___ Texte de lecture

On peut rappeler à cet égard qu'au début de la guerre en Bosnie, le gouvernement italien n'avait pas autorisé le stationnement d'avions armés sur son territoire, ce qui rendait l'emploi opérationnel d'appareils français impossible depuis leur base en territoire national. Dans le même ordre d'idées, le refus de la Turquie et de l'Arabie saoudite de permettre l'usage de leurs bases avait contraint les Américains à envoyer le porte-avions USS Enterprise dans le golfe arabo-persique pour l'opération Desert Strike II, en septembre 1996.

Ces différents exemples illustrent la complémentarité entre moyens aériens basés à terre et moyens aériens embarqués , qui ne répondent pas exactement aux mêmes situations d'emploi.

- Une deuxième question a trait à la capacité du porte-avions d'accomplir des missions opérationnelles de longue durée. Entre son appareillage et son retour à Toulon, le 3 juin, et hormis une brève escale à Trieste du 22 au 26 avril, le Foch est resté à la mer plus de 4 mois, mais, indépendamment de l'évolution de la crise, son retour à Toulon était prévu au début du mois de juin pour une période de huit semaines nécessaire à la réparation et à l'entretien de ses installations, et notamment des catapultes à vapeur permettant le décollage des appareils. En effet, celles-ci disposent d'un potentiel d'utilisation déterminé qui, compte tenu du rythme des activités aériennes (soit au total 2 200 catapultages), arrivait à épuisement et nécessitait une remise à niveau. Cette indisponibilité aurait conduit à interrompre les missions assurées par le porte-avions et, le cas échéant, à renforcer les moyens aériens d'un dispositif basé à terre déjà saturé.

On relèvera toutefois que les catapultes du porte-avions nucléaire Charles de Gaulle disposeront d'un potentiel supérieur à celles du Foch, ce qui devrait permettre d'assurer un plus grand nombre de missions sans immobilisation du bâtiment.

b) La nécessité d'un second bâtiment pour assurer la disponibilité permanente du groupe aéronaval

Le recours à des moyens aériens embarqués lors de la crise du Kosovo redonne, si besoin était, son actualité à la question de la permanence du groupe aéronaval et de la commande d'un second porte-avions.

La décision, prise en 1998, de retirer définitivement le porte-avions Foch du service actif dans quelques mois a consacré l' abandon du concept dit de " quasi-permanence " du groupe aéronaval , qui reposait sur la " mise en sommeil " du Foch et sa réactivation lors de la première période d'indisponibilité majeure du porte-avions Charles de Gaulle en 2004-2005.

______
___ Données fournies

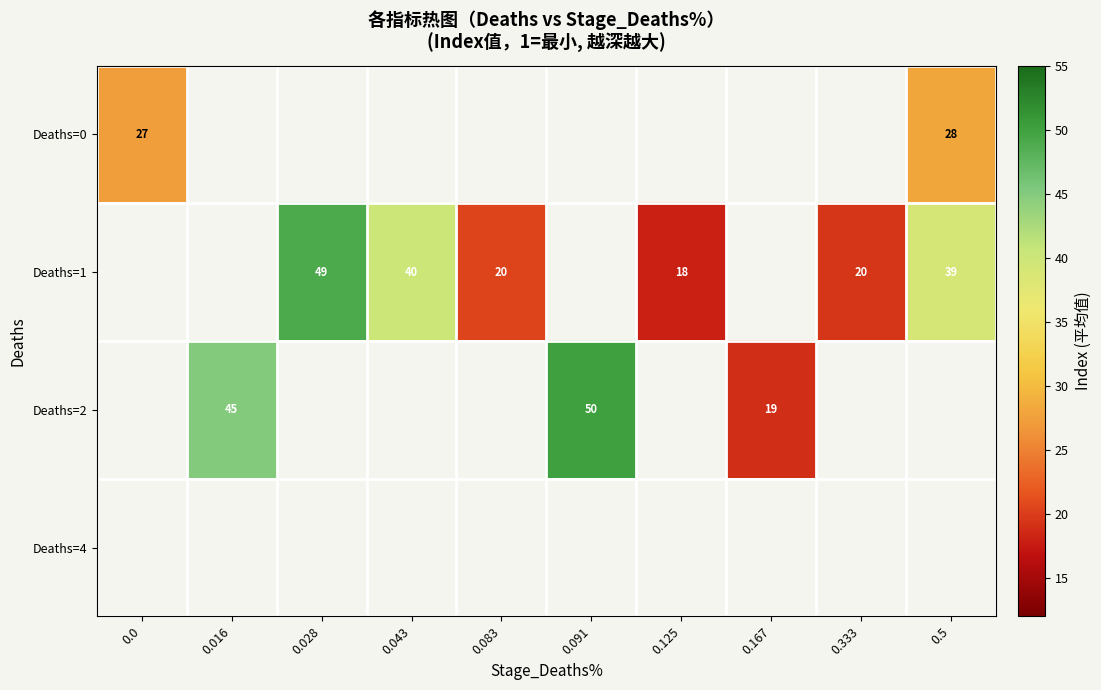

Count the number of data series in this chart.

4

______
___ Données fournies

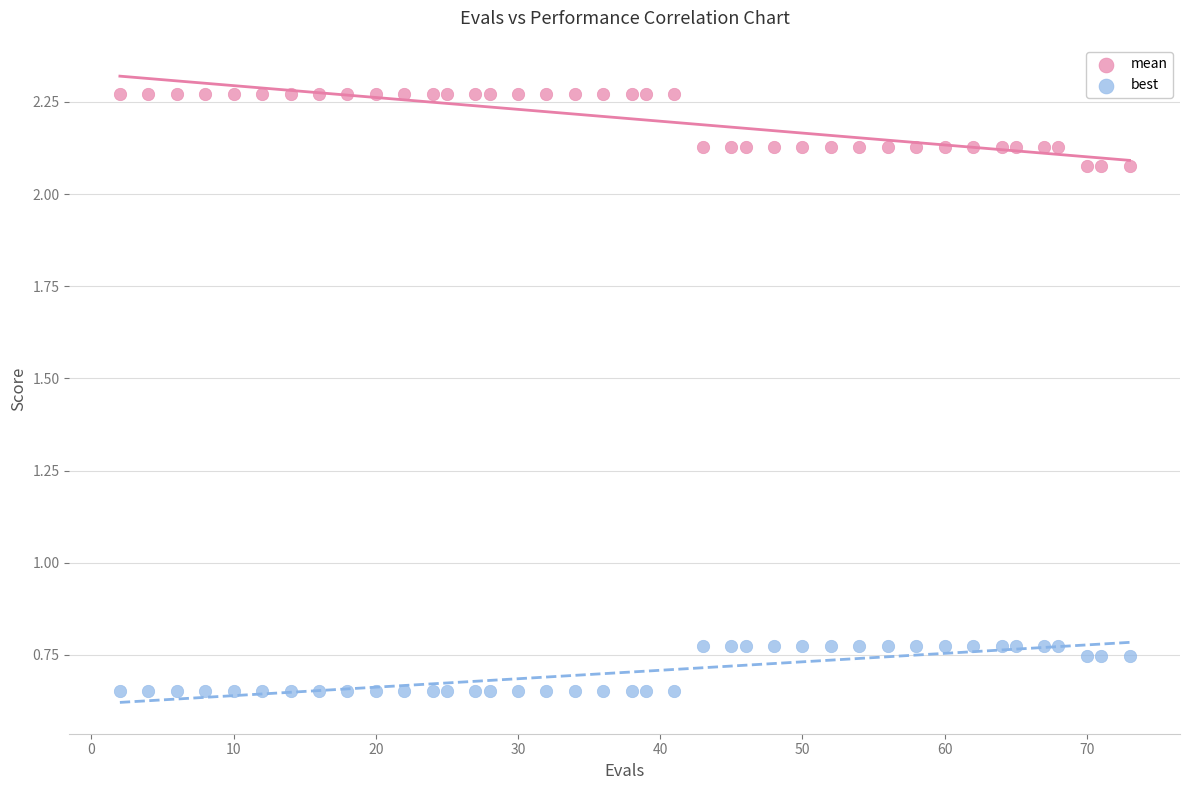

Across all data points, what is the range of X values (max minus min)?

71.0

______

Explorer le support –
(a) D'après le texte sur les porte-avions, à quelle date le Foch est-il revenu à Toulon ?
(b) Poursuivez le texte sur les porte-avions à partir de sa dernière phrase.

Réponses attendues –
(a) Le 3 juin.

(b)
Ainsi la Marine ne disposera-t-elle, pour une période relativement longue de douze ans au minimum , que d'un seul porte-avions. Compte tenu des périodes d'entretien, et des remises en condition du groupe aérien, on peut considérer qu'en moyenne cet unique exemplaire ne sera disponible qu'aux deux tiers du temps.

Le porte-avions Charles de Gaulle devrait connaître une première immobilisation de six mois dès la fin 2001 puis une indisponibilité d'environ quinze mois en 2004-2005 pour changement du coeur nucléaire, cette opération revenant avec une périodicité de sept à huit ans.

Il reste à déterminer si cette situation, qui affecte fortement la capacité opérationnelle de la Marine, peut perdurer ou s'il est indispensable, par la commande d'un second porte-avions dans le cadre de la prochaine loi de programmation militaire, de rétablir une permanence aérienne à la mer assurée durant près de 35 ans par le Clemenceau et le Foch.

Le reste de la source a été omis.